The Young African For Opportunities (YAFO), an insurance think tank based in Accra, has launched the 2022 exploratory report on motor vehicle insurance experience in Ghana.
The ‘Driver Mo’ report was based on exclusive research based on vehicle insurance advocacy in Ghana.
The report is also aimed at stopping alleged police harassment of drivers, and igniting behavioral driver changes by advocating for better vehicle insurance policies that are market-driven and responsive to the needs of drivers.
Mr. Nathaniel Dwamena, YAFO Project Lead, told the Ghana News Agency that the report would help transform the motor vehicle insurance industry in the country.
The YAFO Founder identified administrative bottlenecks, illiteracy rates among the clients, and the insurance companies as major hindrances to insurance penetration that needed to be addressed so as to make insurance policies and packages better in the country.
He also called for relentless public advocacy to generate public interest in the insurance industry.
Mr. Charles Ansong Denkyi, a Senior Manager in charge of Marketing and External Relations at the National Insurance Commission (NIC), outlined the complaint procedure of the commission which included the writing of a formal letter addressed to the Commissioner of Insurance or a call personally at the offices of the Commission.
He said the petition should state briefly the reasons for the complaint, and be attached with copies of the Police report, Medical report, and two passport-size photographs authenticated by a medical officer in the case of a motor claim.
Mr. Denkyi noted that a Letter of Administration in a claim on behalf of a deceased must also be attached to the petition.

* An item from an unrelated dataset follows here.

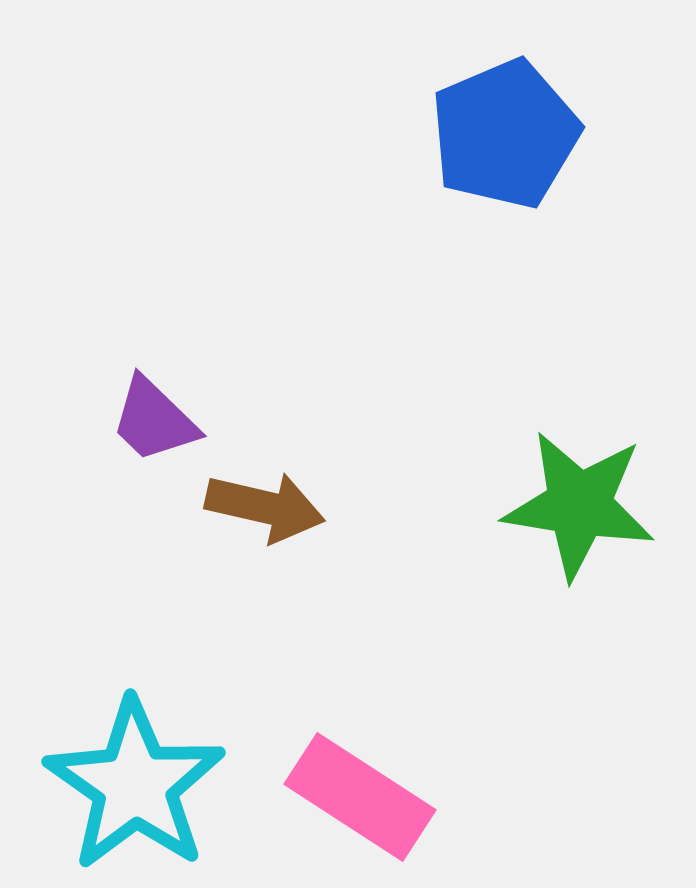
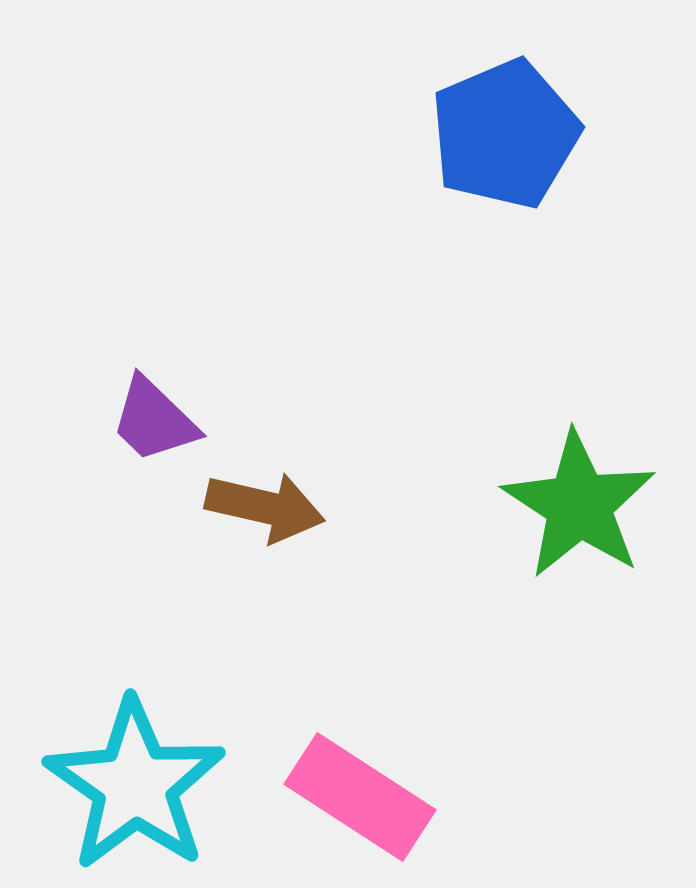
green star: rotated 24 degrees clockwise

He said any communication between the complainant and the insurance company concerned, all other areas of complaint must be accompanied by the relevant documents.
On the type of companies, Mr. Denkyi noted that as of March 2021, the insurance industry was made up of 27 Non-Life companies, 21 Life companies, three Reinsurance companies, 116 Broking companies, five Reinsurance Brokers, one Reinsurance Contact Office, and 12,500 insurance agents.
He explained the main classes of Non-Life business including fire burglary, property damage, accident, marine and aviation, motor, and general liability; while the main classes of Life products focused on universal life, funeral, whole life, endowment, term, and group life.
Mr. Denkyi said the NIC, among other things, was committed to ensuring that insurance companies operating in the Ghanaian Market were financially sound and honorable in their obligations towards policyholders.
“The NIC’s ultimate objective is to establish an efficient, fair, safe and stable Insurance Market, which promotes healthy competition and growth in the interests of policyholders for the benefit of all.
“When that state of affairs is attained in the Ghana Insurance Market, it could be said that insurance service delivery in Ghana has reached a level where it can be easily integrated into the Global Financial Services Sector,” he said.
Mr. Denkyi emphasized that “the NIC believes that one way of developing transparency in the Ghana Insurance Market is to increase public awareness about insurance issues and the operations of the NIC.”